10 Most Common Diagnoses From Primary Care Physicians

1. Essential (primary) hypertension: For many adults, hypertension, commonly known as High Blood Pressure, there is no identifiable cause of high blood pressure. This type of hypertension tends to develop gradually over many years. 

2. Hyperlipidemia: Hyperlipidemia means your blood has too many lipids (or fats), such as cholesterol and triglycerides. Hypercholesterolemia, means you have too much non-HDL cholesterol and LDL (bad) cholesterol in your blood. Left untreated, this condition increases fatty deposits in arteries and increases the risk of blockages.

3. Type 2 diabetes mellitus: Type 2 diabetes is a chronic disease. It is characterized by high levels of sugar in the blood. It can cause symptoms like excessive thirst, frequent urination, and fatigue. It can also increase your risk of getting serious problems with your eyes, heart, and nerves.

4. Routine Medical Examination: Sometimes a concern is just a mild issue that is resolved easily without medical intervention. This also includes routine examinations such as bloodwork. 

5. Immunization: Increasingly common are immunizations including the yearly flu vaccine as well as the Covid-19 vaccine. Vaccinations are substances used to stimulate the production of antibodies and provide immunity against one or several diseases without inducing the disease.

6. Hypothyroidism: Hypothyroidism or underactive thyroid is a condition in which your thyroid gland does not produce enough of certain crucial hormones.

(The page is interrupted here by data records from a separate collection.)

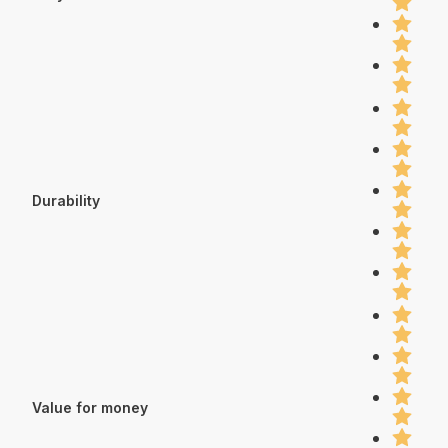
Durability
Value for money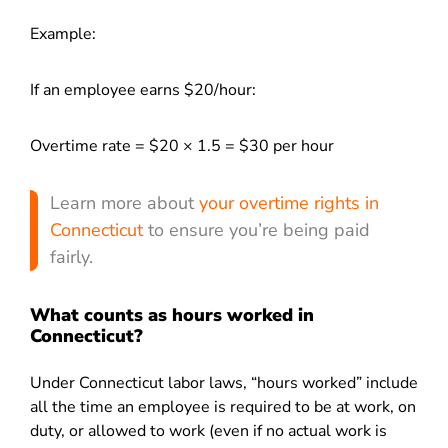
Example:
If an employee earns $20/hour:
Overtime rate = $20 × 1.5 = $30 per hour
Learn more about
your overtime rights in
Connecticut
to ensure you’re being paid
fairly.
What counts as hours worked in
Connecticut?
Under Connecticut labor laws, “hours worked” include
all the time an employee is required to be at work, on
duty, or allowed to work (even if no actual work is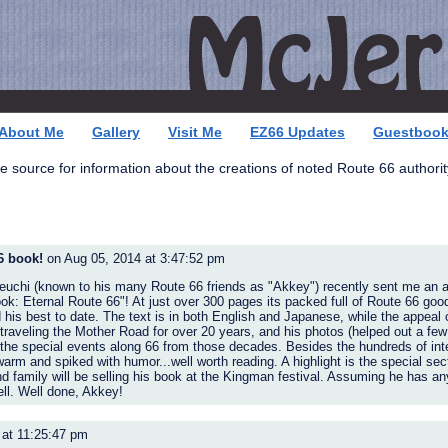
About Me
Gallery
Visit Me
EZ66 Updates
Guestboo
e source for information about the creations of noted Route 66 authority
6 book!
on Aug 05, 2014 at 3:47:52 pm
euchi (known to his many Route 66 friends as "Akkey") recently sent me an 
ok: Eternal Route 66"! At just over 300 pages its packed full of Route 66 goo
 his best to date. The text is in both English and Japanese, while the appeal 
traveling the Mother Road for over 20 years, and his photos (helped out a few
the special events along 66 from those decades. Besides the hundreds of int
warm and spiked with humor...well worth reading. A highlight is the special sec
family will be selling his book at the Kingman festival. Assuming he has any l
ll. Well done, Akkey!
 at 11:25:47 pm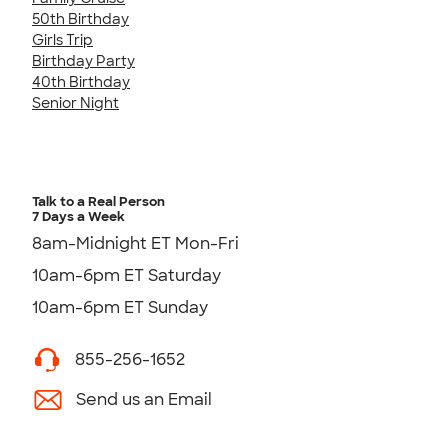
50th Birthday
Girls Trip
Birthday Party
40th Birthday
Senior Night
Talk to a Real Person
7 Days a Week
8am-Midnight ET Mon-Fri
10am-6pm ET Saturday
10am-6pm ET Sunday
855-256-1652
Send us an Email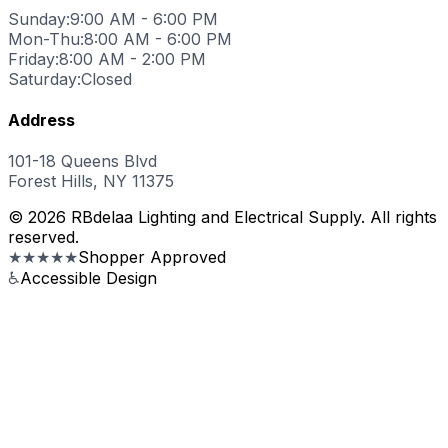
Sunday:
9:00 AM - 6:00 PM
Mon-Thu:
8:00 AM - 6:00 PM
Friday:
8:00 AM - 2:00 PM
Saturday:
Closed
Address
101-18 Queens Blvd
Forest Hills, NY 11375
© 2026 RBdelaa Lighting and Electrical Supply. All rights
reserved.
★★★★★
Shopper Approved
♿
Accessible Design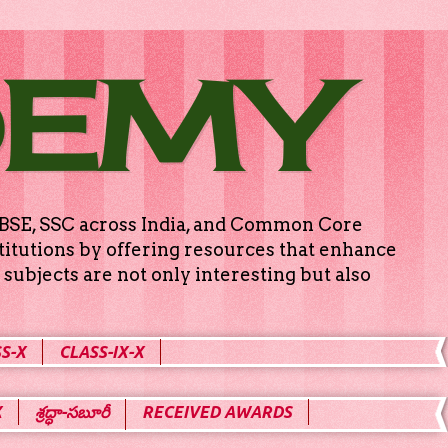
DEMY
g CBSE, SSC across India, and Common Core
titutions by offering resources that enhance
subjects are not only interesting but also
S-X
CLASS-IX-X
X
శ్రద్ధా-సబూరీ
RECEIVED AWARDS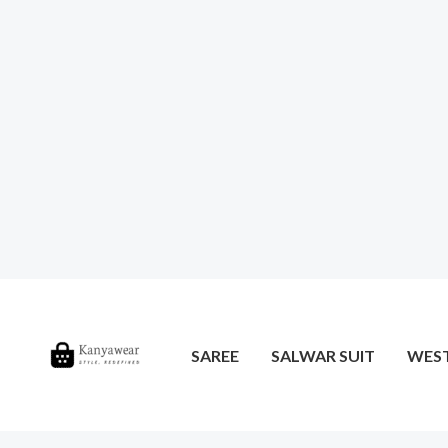
SAREE
SALWAR SUIT
WES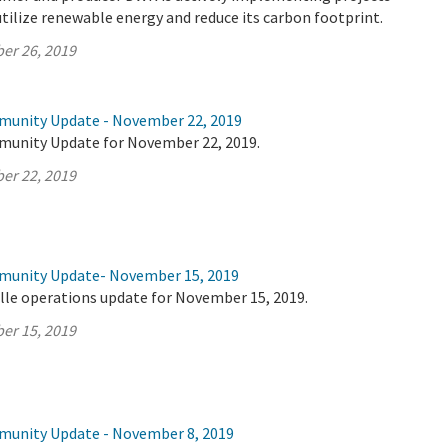
utilize renewable energy and reduce its carbon footprint.
er 26, 2019
munity Update - November 22, 2019
munity Update for November 22, 2019.
er 22, 2019
mmunity Update- November 15, 2019
lle operations update for November 15, 2019.
er 15, 2019
munity Update - November 8, 2019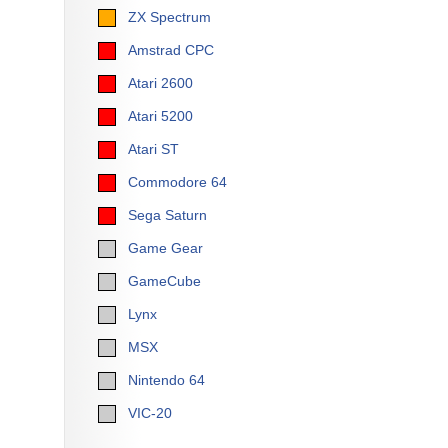
ZX Spectrum
Amstrad CPC
Atari 2600
Atari 5200
Atari ST
Commodore 64
Sega Saturn
Game Gear
GameCube
Lynx
MSX
Nintendo 64
VIC-20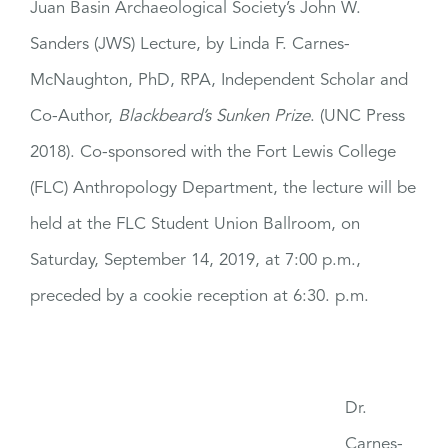
Juan Basin Archaeological Society’s John W.
Sanders (JWS) Lecture, by Linda F. Carnes-
McNaughton, PhD, RPA, Independent Scholar and
Co-Author,
Blackbeard’s Sunken Prize
. (UNC Press
2018). Co-sponsored with the Fort Lewis College
(FLC) Anthropology Department, the lecture will be
held at the FLC Student Union Ballroom, on
Saturday, September 14, 2019, at 7:00 p.m.,
preceded by a cookie reception at 6:30. p.m.
Dr.
Carnes-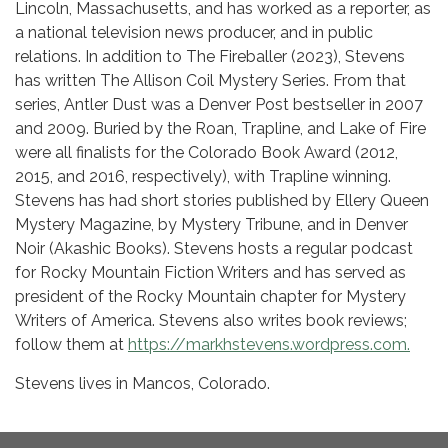
Lincoln, Massachusetts, and has worked as a reporter, as
a national television news producer, and in public
relations. In addition to The Fireballer (2023), Stevens
has written The Allison Coil Mystery Series. From that
series, Antler Dust was a Denver Post bestseller in 2007
and 2009. Buried by the Roan, Trapline, and Lake of Fire
were all finalists for the Colorado Book Award (2012,
2015, and 2016, respectively), with Trapline winning.
Stevens has had short stories published by Ellery Queen
Mystery Magazine, by Mystery Tribune, and in Denver
Noir (Akashic Books). Stevens hosts a regular podcast
for Rocky Mountain Fiction Writers and has served as
president of the Rocky Mountain chapter for Mystery
Writers of America. Stevens also writes book reviews;
follow them at
https://markhstevens.wordpress.com.
Stevens lives in Mancos, Colorado.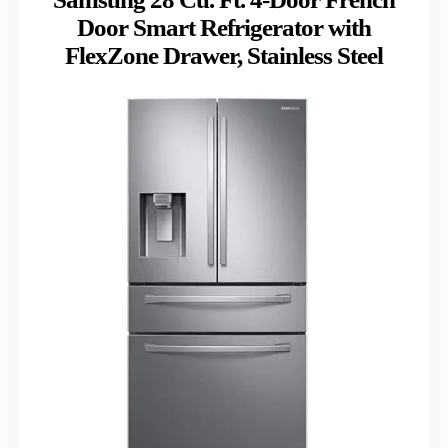
Door Smart Refrigerator with
FlexZone Drawer, Stainless Steel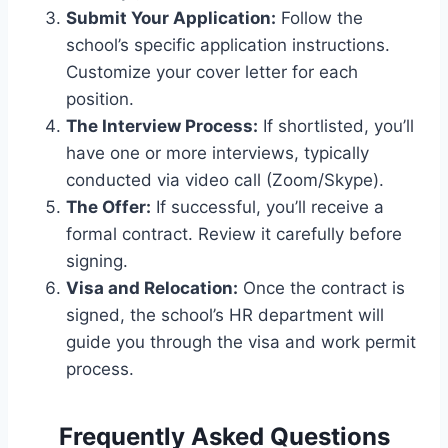
Submit Your Application:
Follow the
school’s specific application instructions.
Customize your cover letter for each
position.
The Interview Process:
If shortlisted, you’ll
have one or more interviews, typically
conducted via video call (Zoom/Skype).
The Offer:
If successful, you’ll receive a
formal contract. Review it carefully before
signing.
Visa and Relocation:
Once the contract is
signed, the school’s HR department will
guide you through the visa and work permit
process.
Frequently Asked Questions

7. Gastro-esophageal reflux disease (GERD): Occurs when stomach acid repeatedly flows back into the esophagus. This backwash (acid reflux) can irritate the lining of your esophagus.

8. Mixed hyperlipidemia: A hereditary condition that causes elevated levels of fats in the blood, such as low-density lipoprotein (LDL) cholesterol (“bad” cholesterol) and triglycerides. 

9. Exposure to COVID-19: Many visits include a rapid COVID test for same-day results, or a more accurate molecular lab test (PCR/NAAT) for results within days. Early detection can minimize symptoms and prevent the spread of the virus.

10. Atherosclerotic heart disease: Occurs when a buildup of fats, cholesterol, and other substances (called plaque) in the artery walls causes the arteries to narrow. This blocks blood flow and may develop into a blood clot.